I use #4 switches and have a double crossover and threeways I could use along with curved. Track is Shinohara code 70. Seven car train would be my limit in most cases.

I don’t have a layout that small, but if I did I would really try to focus it on my main interests in the hobby. The layout above would probably be great for someone who likes to build and show cars, but doing actual switching would be difficult as there is very little space to back up from the yards. In my case, I like building and collecting locos, so I would put more storage space for them and leave space for maintenance buildings. If buildings were my thing, I would leave more space for an industrial district.

Simon

What I posted is not intended to be a standalone layout, but just the yard portion of a larger layout which extends in either direction.

THis is just an extention of a larger layout, only 7x11 though. I also have an interchange with the world via a carfloat, a Walthers carfloat made in two sections instead of three. There are accually going to be three carfloats that I can exchange on a fold up area that butts up to a carefloat apron on the main layout. As far as the yard goes 5 actual yard tracks would be fine, though was hoping for more as I have a very large collection that I put together for my last layout which was 15x30 with carfloat interchange and two yards. What I am really looking for is inspiration as there are conflicts between wants an space and trying to get a happey medium.

If anyone wants to see the basic layout plan, it is very similar to the San Juan Central but the crossover is at the other side and the center swithing area is a very small yard with some switching added too (lot of space there once the crossover was moved. Also of note this layout is standard gauge HO and 18" radius curves. Also the setting is the 1930’s urban areas instead of the mountains.

You know just talking to you guys has made me look at alternative plans

If you can find it - it’s been out of print for a few years now – try to get ahold of Andy Sperandeo’s book for Kalmbach on yards and yard design. There is also stuff on yard design in john Armstrong’s evergeen Track Planning for Realistic Opeation, but Sperandeo gets more specific and in some ways, perhaps more practical.

Dave Nelson

Hey no worries Cuyama.

I found Amstongs book, all but useless. Lots of proto type and stuff for large layouts but not usefull on small.

The info’s all there - how much space the ladder takes, how wide the yard would be for X number of tracks, how long each track would be. The various tables cover everythign from a #4 on up. The very first edition, which I don’t have, may not have the Atlas Custom Line #4 (which is really a #4 1/2) listed, but the second and third editions, I have both, does have it listed.

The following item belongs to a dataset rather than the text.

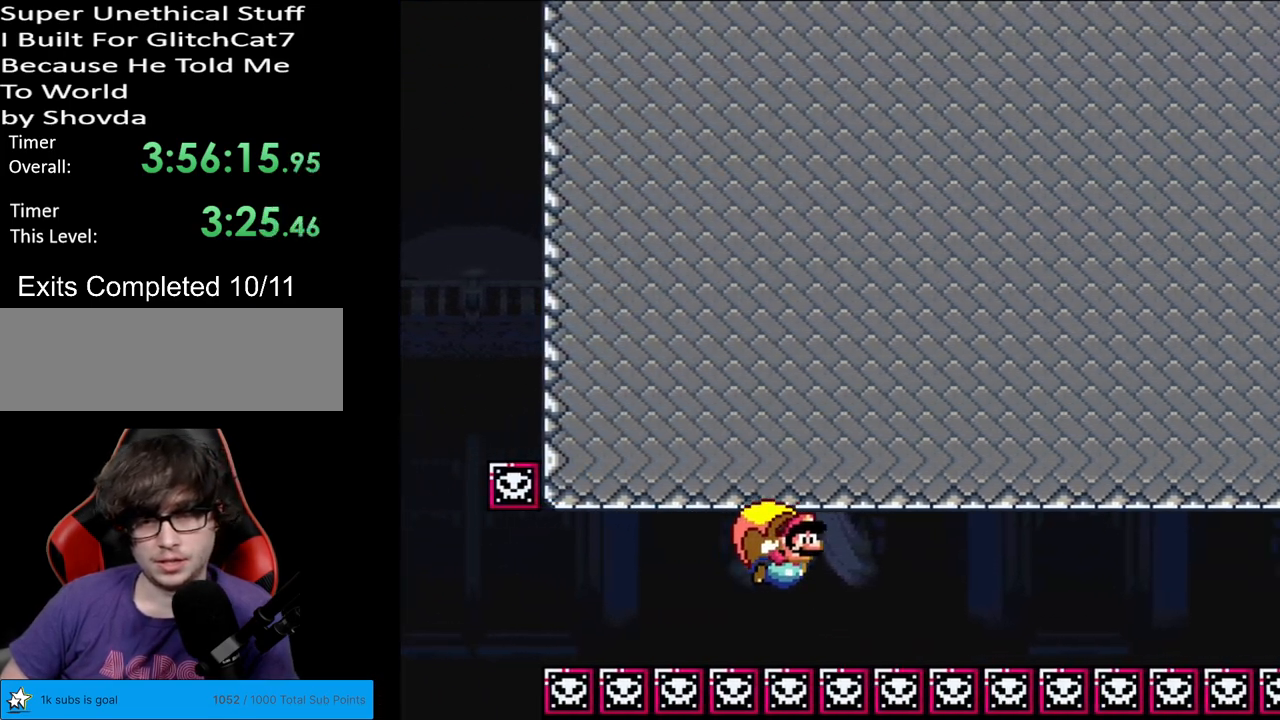
{"buttons": ["Y", "DPAD_LEFT"], "events": []}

It’s not a track plan book. Neither is Andy Sperandeo’s yard design book. Both explain why certain tracks are placed where they are in a yard and what purpose they server, adn why you would want them, and how to selectively compress.

You may be trying to stuff 10 pounds of fertilizer in a 5 pound bag here. To hold a 6 or 7 car train, the SHORTEST track has to be almost 4 feet long. that makes the entire ladder somewhere around 5-6 feet long. Before we’ve added any sort of A/D track, caboose track, or a throughfare track to get locos to the service area. Not to mention the size of the service area, plus turntable and roundhouse. Double ending the yard is flat out not possible in your space.

–Randy

Oh I hear you about double ended, never had that much space. 4’ will hold 8 40’ cars. I can fit in a 4 track yard with a total of about 15 to 16’ or about 30 cars. Able to switch two cars max at a time. Downsizing sucks when it comes to model railroading. On the plus size a 150’+ mainline would have never become super detailed but the new but 35’ might because only about 24’ is in the open.

Yes, that’s 4’ of track AFTER the turnout - plus then the ladder length to link all 4 tracks. WHich gives you a lot more than a total of 16’ of track - the SHORTEST track would be 4’. Unless you mean making the longest track 4’ - the shortest then even using #4 turnouts, which are pretty sharp even for 40’ cars, unless they are Atlas, the shortest track will be maybe 2 1/2 feet long, total yard length maybe 12 to 13 feet of track, in a bit under 5’ of total length.

I thought I had a lot of space, with a 22’ wall to locate my yard. Think again, even making it single ended.

–Randy

That sounds tedious, to be honest. I’d personally try to find an alternative that allowed for switching more cars at once, even if it meant reducing the number and/or length of the yard tracks.

That is what would happen, I would lose 4 cars in the yard for every car on the tail. Average train on this layout will be between 5 and 7 cars.

Put a long passing siding off the main down the whole length. The first turnout should be as close to the rest of the layout as possible. The last turnout, at the end of the yard stubs, needs to be back far enough to allow engine escape. That also becomes your A/D track. To the left of the yard ladder, you have the turntable and roundhouse, the main and this long siding run in front of it. Past there, one more turnout leads to the yard ladder. You now have a switch lead long enough for more than just 2 cars at a time.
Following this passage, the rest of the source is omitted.